Gather every line of the data below that contains the string "ground", and copy each of those lines unchanged.

Begin Information shown

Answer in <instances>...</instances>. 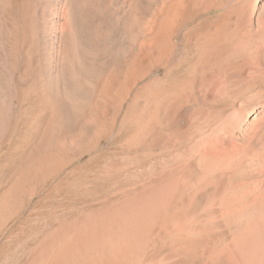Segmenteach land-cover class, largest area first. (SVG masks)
I'll list each match as a JSON object with an SVG mask.
<instances>
[{
	"label": "bare ground",
	"instance_id": "bare-ground-1",
	"mask_svg": "<svg viewBox=\"0 0 264 264\" xmlns=\"http://www.w3.org/2000/svg\"><path fill=\"white\" fill-rule=\"evenodd\" d=\"M87 157L26 264H264V0H0V225Z\"/></svg>",
	"mask_w": 264,
	"mask_h": 264
},
{
	"label": "rangeland",
	"instance_id": "rangeland-1",
	"mask_svg": "<svg viewBox=\"0 0 264 264\" xmlns=\"http://www.w3.org/2000/svg\"><path fill=\"white\" fill-rule=\"evenodd\" d=\"M120 148L121 145L116 139L111 138L103 140L101 150L105 152L103 156H107L112 155L113 149ZM155 157L152 160H154V165L159 167L158 165H162V161L157 156ZM88 158L73 163L70 169L78 166L76 173L72 172L71 175L68 173L67 176L63 174L64 176L61 175L59 178L49 181L46 186L44 185L35 194L27 196L25 205L23 204L20 210L13 213L6 219L7 221L5 220L0 225V264H26L28 262L31 248L36 244L38 237L51 224L55 215L76 204L77 196L70 180L75 181L78 174L86 169L85 162ZM147 160L149 159H145L143 163ZM95 165L96 163L93 164V166ZM136 177H138V174L131 175L129 178L132 180Z\"/></svg>",
	"mask_w": 264,
	"mask_h": 264
}]
</instances>
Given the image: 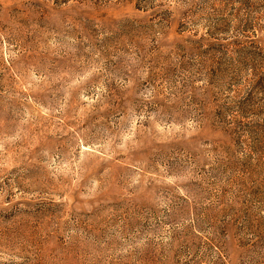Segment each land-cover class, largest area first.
<instances>
[{
  "label": "rangeland",
  "instance_id": "rangeland-1",
  "mask_svg": "<svg viewBox=\"0 0 264 264\" xmlns=\"http://www.w3.org/2000/svg\"><path fill=\"white\" fill-rule=\"evenodd\" d=\"M0 264H264V0H0Z\"/></svg>",
  "mask_w": 264,
  "mask_h": 264
}]
</instances>
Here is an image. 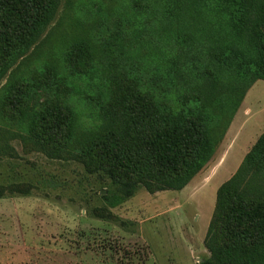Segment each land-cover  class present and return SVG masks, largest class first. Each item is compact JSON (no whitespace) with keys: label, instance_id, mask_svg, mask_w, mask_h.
<instances>
[{"label":"rangeland","instance_id":"rangeland-1","mask_svg":"<svg viewBox=\"0 0 264 264\" xmlns=\"http://www.w3.org/2000/svg\"><path fill=\"white\" fill-rule=\"evenodd\" d=\"M197 2L58 0L39 41L0 80V102L10 78L34 82L28 104L71 111L79 146L103 129L124 127L119 115L111 123L108 106L126 86L162 111L187 115L204 107L218 121L231 114L241 86L199 43L216 26L206 21L210 6ZM243 100L232 129L241 121L243 128L234 136L227 130L182 190L138 187L130 195L65 151L48 157L0 111V264H206L216 192L264 131V81ZM240 189L264 200V172L247 171ZM113 196L122 198L114 207Z\"/></svg>","mask_w":264,"mask_h":264},{"label":"trees","instance_id":"trees-1","mask_svg":"<svg viewBox=\"0 0 264 264\" xmlns=\"http://www.w3.org/2000/svg\"><path fill=\"white\" fill-rule=\"evenodd\" d=\"M57 1L0 0V80L39 41L54 18ZM197 3L210 6L206 21L216 26L209 30L210 38L201 36L199 42L207 44L208 60L232 73L241 86L235 90L238 99L231 114H221L217 121L214 111L209 116L202 107L197 114L174 115L126 86L118 91L117 102L108 106V112H113L111 123L119 115L124 127H113L109 133L103 129L79 146L73 142L71 111L28 104L34 82L28 86L14 84L12 78L6 81L0 111L23 128L39 151L50 158L49 152L65 151L81 159L90 171H104L125 195L138 187L150 193L182 190L212 160L247 91L264 81V0ZM213 40H218V47ZM251 170L264 172V131L236 173L216 192L206 236L210 253L206 264H261L264 258V200L247 199L240 189L244 174ZM17 191L27 195V190ZM112 199V207L122 202L120 196Z\"/></svg>","mask_w":264,"mask_h":264},{"label":"crops","instance_id":"crops-1","mask_svg":"<svg viewBox=\"0 0 264 264\" xmlns=\"http://www.w3.org/2000/svg\"><path fill=\"white\" fill-rule=\"evenodd\" d=\"M247 92H248V91H247ZM245 100H246V99H245ZM245 100H243V101L241 102V105H242L243 102H245ZM241 105H240V106H241ZM237 112H238V111H237ZM237 112H236L235 116L233 117V119H232V121H231V124H230L231 126H229V128H228V129H229V132L232 131V132H231V135H232V136L237 135L238 132L243 128L244 123H245V122H242V121H241V123L239 124V125H240L239 127L235 128V130L232 129L233 126L235 125V122H236L237 118H238L239 115H240L239 112H238V113H237ZM244 117H245V116L243 115V118H244ZM243 118H242V119H243ZM228 129H227V130H228ZM262 133H263V132H262ZM262 133H261V134H262ZM261 134H260V135H261ZM260 135H259V136H260ZM259 136H258V137H259ZM258 137H257V138H258ZM256 140H257V139H256ZM246 154H247V153H246ZM244 156H245V155H244ZM242 160H243V158H242ZM242 160H241V162H242ZM241 162H240V164H241ZM240 164H239V165H240Z\"/></svg>","mask_w":264,"mask_h":264}]
</instances>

End Information shown

Task output:
	"label": "bare ground",
	"instance_id": "bare-ground-1",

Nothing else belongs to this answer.